The Hydrocarbon Revenue Law, the Federal Fiscal Responsibility Law, the Mexican Petroleum Fund for Stabilization and Development Law and the Petroleos Mexicanos Law need to be amended for the following: 

            I) Reduce the Shared Utility Tax (DUC) from 54 percent to 35 percent over a period of two years to bring PEMEX's tax burden closer to the average of that of national oil companies.

            II) Update the deduction limit for each geological zone, according to their respective production costs. 

            III) Adjust the taxable base for determining the profit-sharing right, giving PEMEX the same tax benefits that contractors enjoy.

            IV) Define new areas of geological complexity in the law, with their respective deduction limits: mature fields, ultra-deepwaters, unconventional fields, among others. 

            V) Introduce a percentage of cost recovery as consideration in favor of PEMEX, similar to that granted in production and profit-sharing contracts tendered by CNH. 

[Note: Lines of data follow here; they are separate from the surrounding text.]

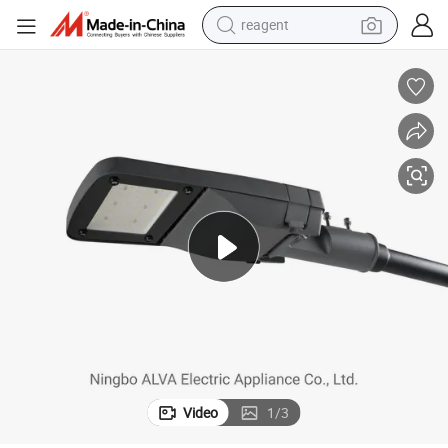
reagent
earbud
weight loss capsule
pullover hoody
electric tricycle
basketball shoe
crawler excavator
shoulder bag
Video
1
/
3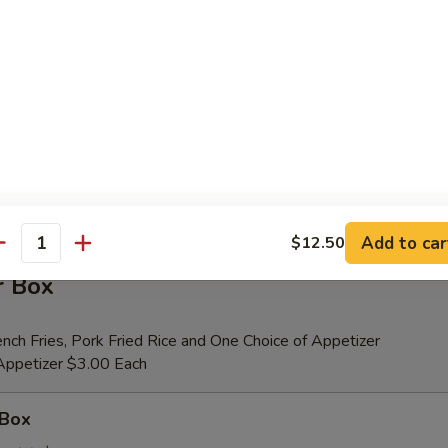
er (for 2)
 Beef Teriyaki (2), Fried Shrimp (2), Chicken Wings (4), Crab Rangoons (4
ribs, Chicken Fingers (6)
tional Person $14.00
ion is $1.50 Extra
Add to car
$12.50
antity
r Box
nch Fries, Pork Fried Rice and One Choice of Appetizer
 Appetizer $3.00 Each
 Box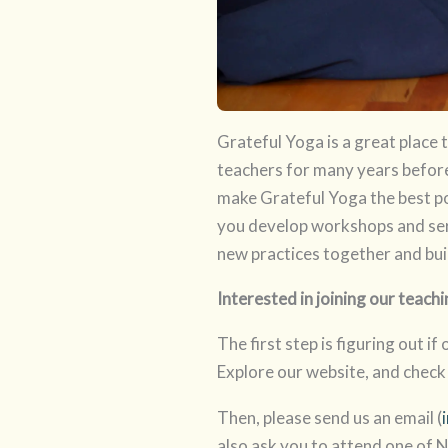
Grateful Yoga is a great place
teachers for many years before 
make Grateful Yoga the best po
you develop workshops and ser
new practices together and bui
Interested in joining our tea
The first step is figuring out if
Explore our website, and check
Then, please send us an email (
also ask you to attend one of N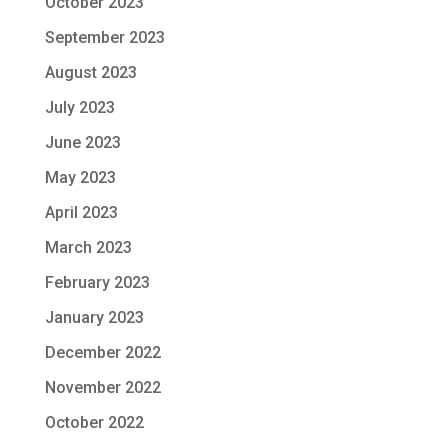
October 2023
September 2023
August 2023
July 2023
June 2023
May 2023
April 2023
March 2023
February 2023
January 2023
December 2022
November 2022
October 2022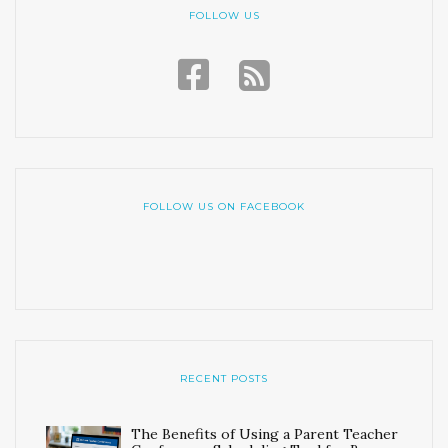
FOLLOW US
FOLLOW US ON FACEBOOK
RECENT POSTS
The Benefits of Using a Parent Teacher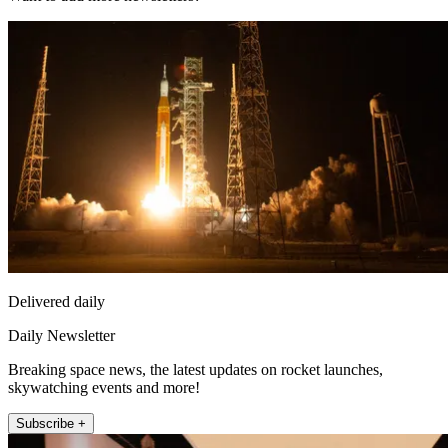
Delivered daily
Daily Newsletter
Breaking space news, the latest updates on rocket launches,
skywatching events and more!
Subscribe +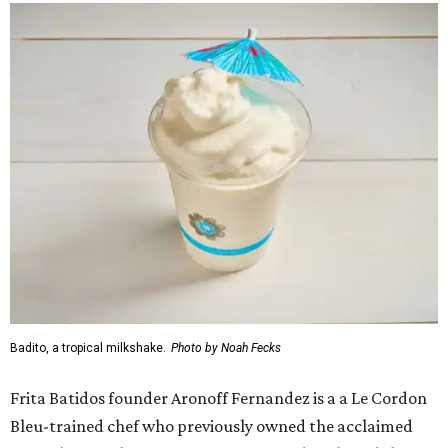
Badito, a tropical milkshake.
Photo by Noah Fecks
Frita Batidos founder Aronoff Fernandez is a a Le Cordon
Bleu-trained chef who previously owned the acclaimed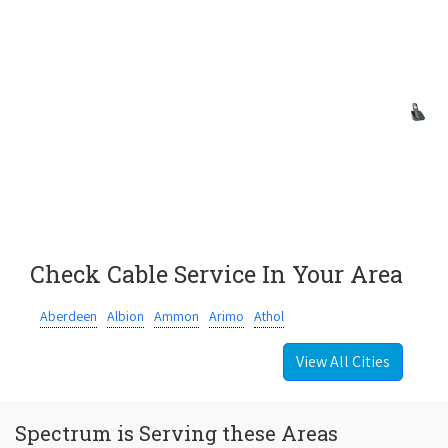
Check Cable Service In Your Area
Aberdeen
Albion
Ammon
Arimo
Athol
View All Cities
Spectrum is Serving these Areas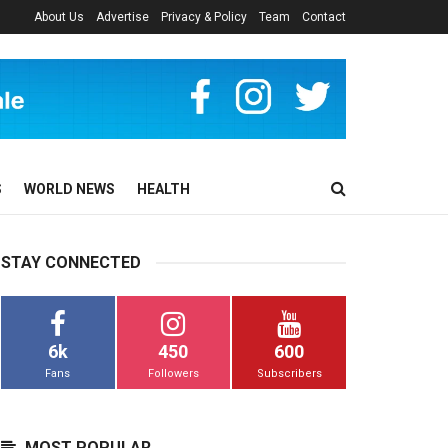
About Us
Advertise
Privacy & Policy
Team
Contact
S
WORLD NEWS
HEALTH
STAY CONNECTED
6k
450
600
Fans
Followers
Subscribers
MOST POPULAR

            VI) Eliminate the state dividend. 

            VII) Create a special regime for non-associated natural gas, whose taxation does not differ from that of oil, in the collection of the Shared Utility Right (DUC). 

            VIII). Modify the distribution of surplus revenues to allocate 25 percent of these surpluses to PEMEX investment projects.

            IX). Completely restructure the rules for the integration of the Mexican Petroleum Fund and its reserve.

These are, of course, just a few ideas that could be part of a collective, serious and inclusive debate in pursuit of building a hydrocarbon sector that effectively serves national development.